▶ **DATASET RECORDS**:
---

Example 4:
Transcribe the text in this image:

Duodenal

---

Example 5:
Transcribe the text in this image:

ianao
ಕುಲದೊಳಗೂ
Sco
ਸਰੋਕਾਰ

▶ **OBJECTIVE**: Rewrite the data above, replacing every "Transcribe" with "Write out" and keeping everything else the same.

▶ **FULL ANSWER**:
---

Example 4:
Write out the text in this image:

Duodenal

---

Example 5:
Write out the text in this image:

ianao
ಕುಲದೊಳಗೂ
Sco
ਸਰੋਕਾਰ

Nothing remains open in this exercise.